Dask Name: from-delayed, 60 tasks

Note: we provided the dtypes in the meta keyword to explicitly tell Dask Dataframe what kind of dataframe to expect. If we did not do this Dask would infer this from the first delayed object which could be slow if it was a large csv file

Now let’s see if this works

[25]:
df.head()
[25]:
id name x y
0 968 Wendy 0.427086 -0.267555
1 1011 Zelda -0.944234 -0.925922
2 1009 Ray -0.499415 0.092161
3 998 Dan 0.243237 0.754739
4 982 Xavier 0.300957 0.548789
[26]:
df.describe().compute()
[26]:
id x y
count 2.505600e+06 2.505600e+06 2.419200e+06
mean 1.000001e+03 -2.724378e-04 -3.678182e-06
std 3.162445e+01 5.772779e-01 5.772706e-01
min 8.550000e+02 -9.999995e-01 -9.999996e-01
25% 9.790000e+02 -4.962286e-01 -4.949900e-01
50% 1.000000e+03 5.109524e-03 6.483245e-03
75% 1.021000e+03 5.067333e-01 5.048855e-01
max 1.160000e+03 9.999983e-01 9.999985e-01

Success!

To recap, in this example, we looked at an approach to create a Dask Dataframe from a collection of many data files. Typically you would use built-in functions like dd.read_csv or dd.read_parquet to do this. Sometimes, this is not possible because of messy/corrupted files in your dataset or some custom processing that might need to be done.

In these cases, you can build a Dask DataFrame with the following steps.

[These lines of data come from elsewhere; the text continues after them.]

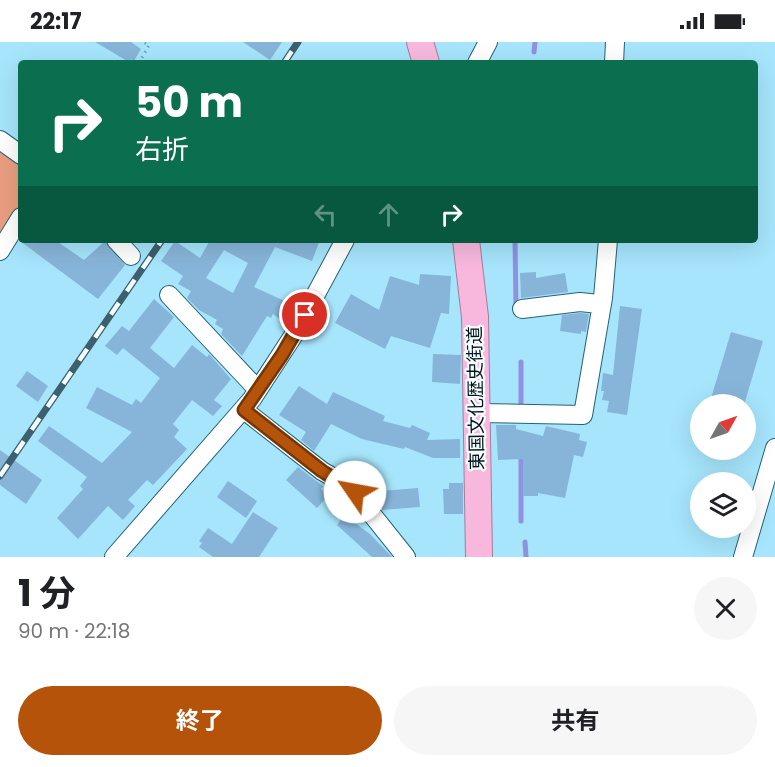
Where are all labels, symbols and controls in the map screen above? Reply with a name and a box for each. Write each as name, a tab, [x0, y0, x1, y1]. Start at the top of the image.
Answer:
text: 22:17	[30, 6, 81, 37]
text: 50 m	[135, 73, 243, 132]
icon: right	[36, 84, 114, 162]
text: 右折	[135, 131, 189, 168]
icon: left	[309, 198, 342, 231]
icon: ahead	[372, 198, 405, 231]
icon: right	[435, 198, 468, 231]
pin	[279, 289, 330, 340]
icon: arrive	[288, 298, 321, 331]
street label: 東国文化歴史街道	[462, 326, 489, 470]
north arrow	[690, 394, 756, 460]
map controls	[690, 394, 756, 538]
position arrow	[323, 460, 387, 524]
button: layers	[690, 472, 756, 538]
text: 1 分	[18, 568, 75, 619]
button: close	[694, 577, 757, 640]
text: 90 m · 22:18	[18, 617, 130, 645]
button: 終了	[18, 686, 382, 755]
button: 共有	[394, 686, 757, 755]

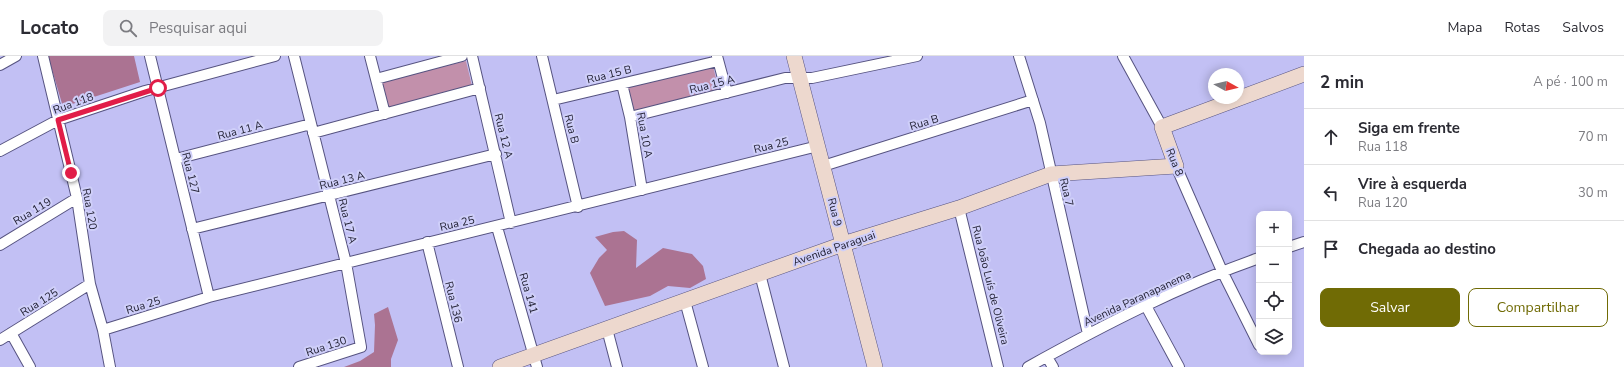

  1. Create a regular python function that reads the data, performs any transformations, error checking etc and always returns a Pandas dataframe with the same structure

  2. Convert this read function to a delayed object using the dask.delayed function

  3. Call each file in your dataset with the delayed data reader and assemble the output as a list of delayed objects

  4. Used dd.from_delayed to covert the list of delayed objects to a Dask Dataframe

This same technique can be used in other situations as well. Another example might be data files that require using a specialized reader, or several transformations before they can be converted to a pandas dataframe.